Input material ::
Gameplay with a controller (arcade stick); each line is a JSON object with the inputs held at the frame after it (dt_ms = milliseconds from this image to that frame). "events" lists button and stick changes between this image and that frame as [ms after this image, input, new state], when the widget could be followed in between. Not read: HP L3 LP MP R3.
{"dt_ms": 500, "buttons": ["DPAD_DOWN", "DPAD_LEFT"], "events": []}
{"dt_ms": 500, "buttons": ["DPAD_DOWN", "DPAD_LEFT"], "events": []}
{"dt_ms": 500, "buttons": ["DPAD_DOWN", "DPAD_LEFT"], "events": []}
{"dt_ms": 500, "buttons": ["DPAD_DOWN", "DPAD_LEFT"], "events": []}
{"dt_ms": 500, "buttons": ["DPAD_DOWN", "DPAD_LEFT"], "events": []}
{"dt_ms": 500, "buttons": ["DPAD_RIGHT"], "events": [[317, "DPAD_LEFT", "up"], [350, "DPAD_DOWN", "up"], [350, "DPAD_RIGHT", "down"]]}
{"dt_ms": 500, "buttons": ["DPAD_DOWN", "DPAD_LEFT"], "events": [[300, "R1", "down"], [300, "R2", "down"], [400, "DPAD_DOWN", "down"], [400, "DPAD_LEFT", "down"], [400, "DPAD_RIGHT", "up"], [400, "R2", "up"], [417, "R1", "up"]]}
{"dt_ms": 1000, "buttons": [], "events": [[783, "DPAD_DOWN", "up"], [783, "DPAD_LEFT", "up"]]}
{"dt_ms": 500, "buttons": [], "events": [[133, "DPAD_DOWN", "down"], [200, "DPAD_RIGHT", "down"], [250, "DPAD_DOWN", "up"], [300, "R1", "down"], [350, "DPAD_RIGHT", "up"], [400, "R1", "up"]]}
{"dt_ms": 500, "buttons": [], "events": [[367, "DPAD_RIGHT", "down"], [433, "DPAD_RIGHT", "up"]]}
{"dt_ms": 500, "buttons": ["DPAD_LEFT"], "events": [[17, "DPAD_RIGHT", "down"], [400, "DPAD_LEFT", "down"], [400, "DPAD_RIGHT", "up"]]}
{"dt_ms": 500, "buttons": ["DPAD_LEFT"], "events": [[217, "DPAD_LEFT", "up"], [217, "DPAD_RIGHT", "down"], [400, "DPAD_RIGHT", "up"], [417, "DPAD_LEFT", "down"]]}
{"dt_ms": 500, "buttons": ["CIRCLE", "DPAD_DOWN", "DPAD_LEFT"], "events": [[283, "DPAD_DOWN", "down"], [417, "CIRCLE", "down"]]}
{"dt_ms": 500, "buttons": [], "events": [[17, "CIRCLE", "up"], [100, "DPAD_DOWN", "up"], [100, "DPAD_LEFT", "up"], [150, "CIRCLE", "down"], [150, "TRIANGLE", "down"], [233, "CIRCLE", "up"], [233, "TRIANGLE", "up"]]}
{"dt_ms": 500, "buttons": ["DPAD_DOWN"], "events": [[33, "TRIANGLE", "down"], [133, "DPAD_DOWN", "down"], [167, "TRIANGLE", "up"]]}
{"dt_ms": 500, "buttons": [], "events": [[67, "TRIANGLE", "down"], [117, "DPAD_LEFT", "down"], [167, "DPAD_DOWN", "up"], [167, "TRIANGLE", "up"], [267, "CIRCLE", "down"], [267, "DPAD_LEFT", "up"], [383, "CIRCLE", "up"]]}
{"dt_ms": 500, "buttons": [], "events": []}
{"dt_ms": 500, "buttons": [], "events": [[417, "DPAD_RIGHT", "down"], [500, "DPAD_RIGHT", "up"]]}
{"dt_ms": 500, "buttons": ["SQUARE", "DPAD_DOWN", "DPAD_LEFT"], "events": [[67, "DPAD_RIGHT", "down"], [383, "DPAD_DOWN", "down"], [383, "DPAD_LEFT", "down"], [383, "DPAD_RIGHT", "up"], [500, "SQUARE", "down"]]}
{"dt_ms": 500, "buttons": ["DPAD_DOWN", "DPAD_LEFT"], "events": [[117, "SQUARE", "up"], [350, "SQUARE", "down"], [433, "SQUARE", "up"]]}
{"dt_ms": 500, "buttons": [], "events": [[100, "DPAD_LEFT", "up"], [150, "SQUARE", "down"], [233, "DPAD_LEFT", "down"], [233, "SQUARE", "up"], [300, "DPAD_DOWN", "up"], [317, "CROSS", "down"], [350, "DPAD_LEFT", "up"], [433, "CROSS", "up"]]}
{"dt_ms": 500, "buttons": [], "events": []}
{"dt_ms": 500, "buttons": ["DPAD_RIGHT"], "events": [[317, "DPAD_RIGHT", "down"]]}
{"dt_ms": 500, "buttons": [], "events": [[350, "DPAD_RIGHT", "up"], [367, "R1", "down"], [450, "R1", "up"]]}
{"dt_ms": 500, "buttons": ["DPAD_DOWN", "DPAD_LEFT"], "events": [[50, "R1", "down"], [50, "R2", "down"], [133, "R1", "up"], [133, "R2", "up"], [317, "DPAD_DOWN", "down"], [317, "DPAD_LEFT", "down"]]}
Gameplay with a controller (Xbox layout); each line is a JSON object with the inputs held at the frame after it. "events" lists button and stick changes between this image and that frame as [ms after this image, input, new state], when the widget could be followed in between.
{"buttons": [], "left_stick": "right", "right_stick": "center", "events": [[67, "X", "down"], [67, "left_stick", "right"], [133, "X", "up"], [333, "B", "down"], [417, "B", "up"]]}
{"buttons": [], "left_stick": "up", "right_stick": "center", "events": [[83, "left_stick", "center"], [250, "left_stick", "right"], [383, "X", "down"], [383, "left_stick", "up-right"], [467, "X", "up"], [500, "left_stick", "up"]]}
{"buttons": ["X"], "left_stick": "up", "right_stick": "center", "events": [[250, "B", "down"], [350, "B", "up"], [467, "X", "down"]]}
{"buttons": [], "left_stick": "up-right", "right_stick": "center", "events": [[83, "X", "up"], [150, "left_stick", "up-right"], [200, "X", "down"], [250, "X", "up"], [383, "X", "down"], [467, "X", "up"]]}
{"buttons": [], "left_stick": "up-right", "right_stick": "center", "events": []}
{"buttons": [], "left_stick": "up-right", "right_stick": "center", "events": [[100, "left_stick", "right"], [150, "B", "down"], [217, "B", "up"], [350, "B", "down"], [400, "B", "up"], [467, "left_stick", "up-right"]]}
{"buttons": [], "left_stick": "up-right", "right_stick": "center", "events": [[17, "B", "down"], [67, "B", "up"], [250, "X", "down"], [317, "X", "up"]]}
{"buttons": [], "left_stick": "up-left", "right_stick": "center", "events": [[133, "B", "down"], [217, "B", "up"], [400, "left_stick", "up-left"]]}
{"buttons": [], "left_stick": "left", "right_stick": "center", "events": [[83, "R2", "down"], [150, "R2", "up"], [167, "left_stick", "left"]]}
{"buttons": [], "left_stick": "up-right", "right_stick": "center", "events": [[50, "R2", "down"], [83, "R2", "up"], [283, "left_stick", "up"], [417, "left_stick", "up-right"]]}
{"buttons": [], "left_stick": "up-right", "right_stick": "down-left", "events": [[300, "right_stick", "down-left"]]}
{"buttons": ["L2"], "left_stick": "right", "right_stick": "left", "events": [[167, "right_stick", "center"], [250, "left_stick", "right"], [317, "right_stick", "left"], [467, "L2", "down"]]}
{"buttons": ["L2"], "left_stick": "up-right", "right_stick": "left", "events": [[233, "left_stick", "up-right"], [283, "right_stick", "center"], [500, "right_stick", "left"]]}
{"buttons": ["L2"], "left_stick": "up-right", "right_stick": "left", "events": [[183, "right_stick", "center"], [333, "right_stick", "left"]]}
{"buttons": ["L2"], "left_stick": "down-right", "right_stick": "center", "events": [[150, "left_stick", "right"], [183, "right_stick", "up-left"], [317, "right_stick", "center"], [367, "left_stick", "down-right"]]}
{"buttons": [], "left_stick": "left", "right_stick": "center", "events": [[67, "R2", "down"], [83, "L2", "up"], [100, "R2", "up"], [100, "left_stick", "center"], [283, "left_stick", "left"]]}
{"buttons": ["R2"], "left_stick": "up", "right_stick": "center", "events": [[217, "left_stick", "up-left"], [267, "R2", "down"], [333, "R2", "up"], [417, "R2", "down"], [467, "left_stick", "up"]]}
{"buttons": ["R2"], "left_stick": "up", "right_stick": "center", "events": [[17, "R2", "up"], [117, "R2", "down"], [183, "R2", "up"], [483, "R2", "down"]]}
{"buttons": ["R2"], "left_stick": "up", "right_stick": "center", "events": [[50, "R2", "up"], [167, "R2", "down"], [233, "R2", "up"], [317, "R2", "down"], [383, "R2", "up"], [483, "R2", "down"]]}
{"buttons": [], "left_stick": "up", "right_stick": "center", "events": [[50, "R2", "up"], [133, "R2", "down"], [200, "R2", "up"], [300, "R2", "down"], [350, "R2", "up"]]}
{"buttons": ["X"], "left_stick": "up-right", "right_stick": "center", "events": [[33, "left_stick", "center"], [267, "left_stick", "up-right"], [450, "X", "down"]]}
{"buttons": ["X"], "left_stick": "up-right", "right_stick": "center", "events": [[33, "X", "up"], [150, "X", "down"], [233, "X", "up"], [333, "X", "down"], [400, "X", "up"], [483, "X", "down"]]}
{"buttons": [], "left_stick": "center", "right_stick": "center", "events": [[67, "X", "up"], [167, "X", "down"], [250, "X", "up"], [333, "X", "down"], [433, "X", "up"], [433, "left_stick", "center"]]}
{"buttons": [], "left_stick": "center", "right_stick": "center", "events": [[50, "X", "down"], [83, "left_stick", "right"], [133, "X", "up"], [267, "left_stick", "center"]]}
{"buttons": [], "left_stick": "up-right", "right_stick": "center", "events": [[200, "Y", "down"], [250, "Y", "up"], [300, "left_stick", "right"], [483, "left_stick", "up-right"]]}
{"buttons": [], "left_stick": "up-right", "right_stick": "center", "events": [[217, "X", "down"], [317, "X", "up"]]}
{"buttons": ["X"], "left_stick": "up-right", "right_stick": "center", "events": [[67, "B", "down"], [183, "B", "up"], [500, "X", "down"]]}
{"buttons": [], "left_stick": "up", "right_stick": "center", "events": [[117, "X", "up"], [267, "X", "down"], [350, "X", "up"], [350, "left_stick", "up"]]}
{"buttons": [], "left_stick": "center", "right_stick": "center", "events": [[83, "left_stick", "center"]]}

Task prompt :: What lines of the material above hold the string "with"? Please copy them.

Written solution ::
Gameplay with a controller (arcade stick); each line is a JSON object with the inputs held at the frame after it (dt_ms = milliseconds from this image to that frame). "events" lists button and stick changes between this image and that frame as [ms after this image, input, new state], when the widget could be followed in between. Not read: HP L3 LP MP R3.
Gameplay with a controller (Xbox layout); each line is a JSON object with the inputs held at the frame after it. "events" lists button and stick changes between this image and that frame as [ms after this image, input, new state], when the widget could be followed in between.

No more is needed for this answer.